Stored data
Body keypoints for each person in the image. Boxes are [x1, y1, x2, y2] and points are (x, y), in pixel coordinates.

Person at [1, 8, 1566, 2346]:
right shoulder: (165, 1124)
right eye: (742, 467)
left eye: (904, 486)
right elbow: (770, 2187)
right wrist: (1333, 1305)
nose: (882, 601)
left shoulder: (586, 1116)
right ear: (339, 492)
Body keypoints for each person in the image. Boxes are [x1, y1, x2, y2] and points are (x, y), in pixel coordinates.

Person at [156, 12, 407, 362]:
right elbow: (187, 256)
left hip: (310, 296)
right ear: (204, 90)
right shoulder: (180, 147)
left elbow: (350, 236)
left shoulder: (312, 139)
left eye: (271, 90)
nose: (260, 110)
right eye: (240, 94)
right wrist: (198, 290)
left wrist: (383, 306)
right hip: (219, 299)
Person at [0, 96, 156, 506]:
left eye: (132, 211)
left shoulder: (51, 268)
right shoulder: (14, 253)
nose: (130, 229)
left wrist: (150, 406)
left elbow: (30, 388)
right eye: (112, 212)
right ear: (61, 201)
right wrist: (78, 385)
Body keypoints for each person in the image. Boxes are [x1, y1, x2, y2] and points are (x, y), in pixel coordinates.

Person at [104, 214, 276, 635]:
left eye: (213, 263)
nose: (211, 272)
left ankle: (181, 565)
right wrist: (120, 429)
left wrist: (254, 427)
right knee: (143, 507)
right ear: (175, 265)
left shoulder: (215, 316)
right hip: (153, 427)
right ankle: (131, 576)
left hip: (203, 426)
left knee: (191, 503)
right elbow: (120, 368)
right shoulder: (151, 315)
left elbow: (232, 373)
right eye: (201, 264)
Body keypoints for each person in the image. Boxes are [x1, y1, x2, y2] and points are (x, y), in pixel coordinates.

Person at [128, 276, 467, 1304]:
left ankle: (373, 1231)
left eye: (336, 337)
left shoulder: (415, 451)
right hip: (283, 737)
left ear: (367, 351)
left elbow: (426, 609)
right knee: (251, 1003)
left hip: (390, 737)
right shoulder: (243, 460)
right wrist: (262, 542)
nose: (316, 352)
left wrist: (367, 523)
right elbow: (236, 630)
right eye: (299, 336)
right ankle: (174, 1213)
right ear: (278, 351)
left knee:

— WORK TASK —
While keeping every line the same, please copy out all the records.

— YOUR RESPONSE —
Body keypoints for each person in the image. Boxes are [x1, y1, x2, y2] and points are (x, y), in pixel coordinates.

Person at [1, 8, 1566, 2346]:
right shoulder: (165, 1124)
right eye: (742, 467)
left eye: (904, 486)
right elbow: (770, 2187)
right wrist: (1333, 1305)
nose: (882, 601)
left shoulder: (586, 1116)
right ear: (339, 492)
Body keypoints for each person in the image. Boxes are [x1, y1, x2, y2] and points are (x, y), in pixel coordinates.

Person at [156, 12, 407, 362]:
right elbow: (187, 256)
left hip: (310, 296)
right ear: (204, 90)
right shoulder: (180, 147)
left elbow: (350, 236)
left shoulder: (312, 139)
left eye: (271, 90)
nose: (260, 110)
right eye: (240, 94)
right wrist: (198, 290)
left wrist: (383, 306)
right hip: (219, 299)
Person at [0, 96, 156, 506]:
left eye: (132, 211)
left shoulder: (51, 268)
right shoulder: (14, 253)
nose: (130, 229)
left wrist: (150, 406)
left elbow: (30, 388)
right eye: (112, 212)
right ear: (61, 201)
right wrist: (78, 385)
Body keypoints for each person in the image. Boxes are [x1, y1, x2, y2] and points are (x, y), in pixel coordinates.

Person at [104, 214, 276, 635]:
left eye: (213, 263)
nose: (211, 272)
left ankle: (181, 565)
right wrist: (120, 429)
left wrist: (254, 427)
right knee: (143, 507)
right ear: (175, 265)
left shoulder: (215, 316)
right hip: (153, 427)
right ankle: (131, 576)
left hip: (203, 426)
left knee: (191, 503)
right elbow: (120, 368)
right shoulder: (151, 315)
left elbow: (232, 373)
right eye: (201, 264)
Body keypoints for each person in the image. Boxes are [x1, y1, x2, y2] and points are (x, y), in pixel coordinates.

Person at [128, 276, 467, 1304]:
left ankle: (373, 1231)
left eye: (336, 337)
left shoulder: (415, 451)
right hip: (283, 737)
left ear: (367, 351)
left elbow: (426, 609)
right knee: (251, 1003)
left hip: (390, 737)
right shoulder: (243, 460)
right wrist: (262, 542)
nose: (316, 352)
left wrist: (367, 523)
right elbow: (236, 630)
right eye: (299, 336)
right ankle: (174, 1213)
right ear: (278, 351)
left knee:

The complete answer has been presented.